-- Sezione del documento --
Il 2023 è stato l’anno in cui il caso di Elisa Claps è tornato alla ribalta, complice anche la riapertura della chiesa della Santissima Trinità dopo anni di restauro. Alla fiction su Rai1, infatti, si affiancano il podcast di Chora Media Dove nessuno guarda, realizzato da Pablo Trincia per Sky Italia e SkyTG24, che ha riscosso un enorme successo, e la docuserie con lo stesso titolo uscita su Sky a novembre.
La storia di Elisa Claps è indubbiamente una storia brutta. Al di là del crimine in sé, commesso da una persona evidentemente disturbata, quello che stupisce è in realtà quello che succede dopo. Il corpo di Elisa viene ritrovato, diciassette anni dopo la sua scomparsa, proprio nel sottotetto della chiesa in cui la ragazza era stata vista per l’ultima volta. Le indagini riveleranno che da lì non è mai stato spostato e porteranno alla luce i silenzi, le bugie e i “non ricordo” delle tante persone che sapevano e che non hanno detto nulla, negando a Elisa una degna sepoltura e alla famiglia il diritto di vedere assicurato alla giustizia il suo assassino.

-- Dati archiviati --
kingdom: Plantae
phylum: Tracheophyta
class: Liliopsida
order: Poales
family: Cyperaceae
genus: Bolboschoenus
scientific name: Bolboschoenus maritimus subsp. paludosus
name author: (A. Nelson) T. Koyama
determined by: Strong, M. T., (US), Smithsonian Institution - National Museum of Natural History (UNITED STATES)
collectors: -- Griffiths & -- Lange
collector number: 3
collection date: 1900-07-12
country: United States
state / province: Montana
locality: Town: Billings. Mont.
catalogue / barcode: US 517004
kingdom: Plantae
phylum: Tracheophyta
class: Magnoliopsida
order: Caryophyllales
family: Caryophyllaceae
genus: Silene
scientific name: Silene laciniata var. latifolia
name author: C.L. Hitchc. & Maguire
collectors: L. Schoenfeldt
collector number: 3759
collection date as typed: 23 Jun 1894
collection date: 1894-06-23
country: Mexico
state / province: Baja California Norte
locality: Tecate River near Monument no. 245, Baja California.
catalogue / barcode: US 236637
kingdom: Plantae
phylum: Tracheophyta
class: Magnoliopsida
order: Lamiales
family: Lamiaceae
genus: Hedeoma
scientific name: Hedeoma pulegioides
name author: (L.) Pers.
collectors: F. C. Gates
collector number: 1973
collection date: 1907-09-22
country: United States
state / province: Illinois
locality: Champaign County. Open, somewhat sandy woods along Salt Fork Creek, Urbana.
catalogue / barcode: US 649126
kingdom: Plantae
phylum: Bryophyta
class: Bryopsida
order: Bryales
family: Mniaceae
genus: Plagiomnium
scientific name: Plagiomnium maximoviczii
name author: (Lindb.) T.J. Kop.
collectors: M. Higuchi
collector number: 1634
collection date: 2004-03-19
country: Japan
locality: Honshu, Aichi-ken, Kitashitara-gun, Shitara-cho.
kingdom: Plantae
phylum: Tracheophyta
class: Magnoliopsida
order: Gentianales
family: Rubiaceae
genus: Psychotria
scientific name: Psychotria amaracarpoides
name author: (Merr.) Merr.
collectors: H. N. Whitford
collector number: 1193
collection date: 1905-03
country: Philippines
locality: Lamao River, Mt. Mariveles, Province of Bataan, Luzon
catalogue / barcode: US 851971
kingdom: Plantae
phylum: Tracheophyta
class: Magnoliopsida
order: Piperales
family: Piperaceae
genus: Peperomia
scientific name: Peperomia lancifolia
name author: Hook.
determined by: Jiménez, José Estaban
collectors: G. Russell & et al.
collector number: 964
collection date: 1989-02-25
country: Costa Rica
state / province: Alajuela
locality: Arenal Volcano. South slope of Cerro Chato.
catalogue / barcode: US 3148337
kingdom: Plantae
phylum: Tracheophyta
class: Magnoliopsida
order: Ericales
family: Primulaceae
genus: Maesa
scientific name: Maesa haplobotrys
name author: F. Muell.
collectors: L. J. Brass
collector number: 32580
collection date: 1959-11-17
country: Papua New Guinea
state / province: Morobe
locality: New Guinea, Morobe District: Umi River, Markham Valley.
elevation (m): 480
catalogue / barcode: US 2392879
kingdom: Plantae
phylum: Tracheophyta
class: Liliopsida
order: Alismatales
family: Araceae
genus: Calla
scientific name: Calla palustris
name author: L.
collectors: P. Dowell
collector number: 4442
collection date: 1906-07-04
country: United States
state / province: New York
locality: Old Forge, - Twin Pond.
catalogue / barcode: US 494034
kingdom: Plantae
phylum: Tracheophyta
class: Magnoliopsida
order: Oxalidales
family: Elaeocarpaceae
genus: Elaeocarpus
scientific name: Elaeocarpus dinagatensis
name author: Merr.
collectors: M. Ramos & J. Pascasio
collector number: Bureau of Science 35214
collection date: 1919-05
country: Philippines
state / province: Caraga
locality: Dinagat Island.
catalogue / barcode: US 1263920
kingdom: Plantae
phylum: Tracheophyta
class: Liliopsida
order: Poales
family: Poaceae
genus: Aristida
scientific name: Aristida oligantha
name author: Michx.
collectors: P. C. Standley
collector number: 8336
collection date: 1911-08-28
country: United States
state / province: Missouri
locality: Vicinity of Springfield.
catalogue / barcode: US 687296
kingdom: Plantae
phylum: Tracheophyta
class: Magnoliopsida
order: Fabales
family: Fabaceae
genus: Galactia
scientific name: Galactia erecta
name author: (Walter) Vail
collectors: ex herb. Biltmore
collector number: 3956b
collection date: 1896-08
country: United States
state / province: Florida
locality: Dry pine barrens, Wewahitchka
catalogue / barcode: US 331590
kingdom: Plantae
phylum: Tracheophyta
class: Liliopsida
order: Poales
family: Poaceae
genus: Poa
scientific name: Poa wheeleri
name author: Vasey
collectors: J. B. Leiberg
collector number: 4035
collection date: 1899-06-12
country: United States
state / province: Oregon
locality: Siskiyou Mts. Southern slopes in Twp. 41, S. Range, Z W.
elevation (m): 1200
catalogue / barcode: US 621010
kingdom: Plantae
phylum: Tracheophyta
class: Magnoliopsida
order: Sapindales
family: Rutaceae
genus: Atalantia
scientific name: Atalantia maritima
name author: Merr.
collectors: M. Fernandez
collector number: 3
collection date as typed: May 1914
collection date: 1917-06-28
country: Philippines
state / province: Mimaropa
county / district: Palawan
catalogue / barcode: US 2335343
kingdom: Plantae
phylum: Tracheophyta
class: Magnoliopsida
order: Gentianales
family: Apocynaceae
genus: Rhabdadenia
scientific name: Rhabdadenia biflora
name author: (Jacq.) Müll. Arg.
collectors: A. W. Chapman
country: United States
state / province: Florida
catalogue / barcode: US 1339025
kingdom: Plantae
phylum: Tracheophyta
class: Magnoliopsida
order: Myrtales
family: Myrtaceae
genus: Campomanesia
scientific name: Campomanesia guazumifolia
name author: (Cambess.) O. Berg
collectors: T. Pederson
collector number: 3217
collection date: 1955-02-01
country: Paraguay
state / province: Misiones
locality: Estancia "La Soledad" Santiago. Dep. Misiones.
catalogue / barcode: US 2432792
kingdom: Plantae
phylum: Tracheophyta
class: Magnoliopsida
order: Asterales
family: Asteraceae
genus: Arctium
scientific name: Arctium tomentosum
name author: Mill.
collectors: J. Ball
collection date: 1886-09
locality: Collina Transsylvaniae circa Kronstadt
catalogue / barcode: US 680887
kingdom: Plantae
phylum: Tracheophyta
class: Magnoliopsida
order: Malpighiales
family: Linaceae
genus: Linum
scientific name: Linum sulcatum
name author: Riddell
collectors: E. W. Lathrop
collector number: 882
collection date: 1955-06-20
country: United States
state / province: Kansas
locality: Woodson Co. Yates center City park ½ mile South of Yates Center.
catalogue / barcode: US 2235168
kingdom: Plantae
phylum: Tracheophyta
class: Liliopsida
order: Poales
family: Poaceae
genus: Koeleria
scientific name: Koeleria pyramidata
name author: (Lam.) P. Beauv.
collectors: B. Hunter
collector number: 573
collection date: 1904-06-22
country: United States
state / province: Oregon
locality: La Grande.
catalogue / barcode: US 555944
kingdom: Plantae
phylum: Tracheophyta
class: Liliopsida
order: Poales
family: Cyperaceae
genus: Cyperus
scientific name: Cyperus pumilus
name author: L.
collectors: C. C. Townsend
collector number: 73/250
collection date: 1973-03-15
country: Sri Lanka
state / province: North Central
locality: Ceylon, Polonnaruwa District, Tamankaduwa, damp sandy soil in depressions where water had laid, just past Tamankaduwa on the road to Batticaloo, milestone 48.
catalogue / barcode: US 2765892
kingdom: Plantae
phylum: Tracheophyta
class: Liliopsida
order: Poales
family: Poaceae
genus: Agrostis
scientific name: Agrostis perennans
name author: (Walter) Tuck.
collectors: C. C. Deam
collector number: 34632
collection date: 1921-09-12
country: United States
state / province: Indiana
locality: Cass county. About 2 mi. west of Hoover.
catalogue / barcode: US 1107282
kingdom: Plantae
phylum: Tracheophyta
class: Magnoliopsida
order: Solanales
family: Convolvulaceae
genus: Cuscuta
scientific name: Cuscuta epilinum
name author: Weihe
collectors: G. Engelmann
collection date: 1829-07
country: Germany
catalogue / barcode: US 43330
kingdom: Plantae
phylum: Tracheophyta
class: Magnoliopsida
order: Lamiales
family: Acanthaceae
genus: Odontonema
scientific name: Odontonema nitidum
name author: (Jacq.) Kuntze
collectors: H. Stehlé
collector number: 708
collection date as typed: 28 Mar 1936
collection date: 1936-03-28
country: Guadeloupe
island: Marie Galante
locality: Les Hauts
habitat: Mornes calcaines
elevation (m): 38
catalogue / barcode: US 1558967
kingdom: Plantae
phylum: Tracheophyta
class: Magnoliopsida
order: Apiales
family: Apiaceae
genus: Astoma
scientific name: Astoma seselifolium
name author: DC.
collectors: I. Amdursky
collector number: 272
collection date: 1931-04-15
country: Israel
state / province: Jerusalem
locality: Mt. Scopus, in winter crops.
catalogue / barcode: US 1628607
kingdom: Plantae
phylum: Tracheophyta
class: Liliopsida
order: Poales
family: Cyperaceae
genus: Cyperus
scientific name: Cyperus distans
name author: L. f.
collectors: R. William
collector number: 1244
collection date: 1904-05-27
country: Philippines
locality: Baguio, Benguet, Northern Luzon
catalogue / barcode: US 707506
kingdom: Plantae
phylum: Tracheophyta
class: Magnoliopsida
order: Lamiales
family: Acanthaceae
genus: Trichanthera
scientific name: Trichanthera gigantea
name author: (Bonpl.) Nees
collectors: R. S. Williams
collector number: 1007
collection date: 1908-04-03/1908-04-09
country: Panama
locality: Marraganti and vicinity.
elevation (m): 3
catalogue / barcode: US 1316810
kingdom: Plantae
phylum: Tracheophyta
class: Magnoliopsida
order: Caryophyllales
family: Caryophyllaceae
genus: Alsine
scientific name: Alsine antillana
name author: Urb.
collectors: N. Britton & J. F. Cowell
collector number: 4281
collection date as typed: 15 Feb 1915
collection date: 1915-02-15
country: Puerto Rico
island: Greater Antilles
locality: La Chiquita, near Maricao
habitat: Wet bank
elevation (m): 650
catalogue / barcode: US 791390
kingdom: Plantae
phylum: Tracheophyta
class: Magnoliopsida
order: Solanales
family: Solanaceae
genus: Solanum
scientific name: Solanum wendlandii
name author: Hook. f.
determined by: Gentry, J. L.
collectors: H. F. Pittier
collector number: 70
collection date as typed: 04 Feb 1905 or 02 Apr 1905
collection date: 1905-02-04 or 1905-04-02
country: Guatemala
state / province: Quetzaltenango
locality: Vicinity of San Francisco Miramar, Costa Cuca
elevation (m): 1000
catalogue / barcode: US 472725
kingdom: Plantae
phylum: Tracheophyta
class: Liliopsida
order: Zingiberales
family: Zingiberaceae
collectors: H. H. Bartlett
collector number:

-- Il compito --
Secondo il testo sul caso di Elisa Claps, dove viene ritrovato il corpo della ragazza?

-- Esercizio svolto --
Nel sottotetto della chiesa in cui la ragazza era stata vista per l'ultima volta.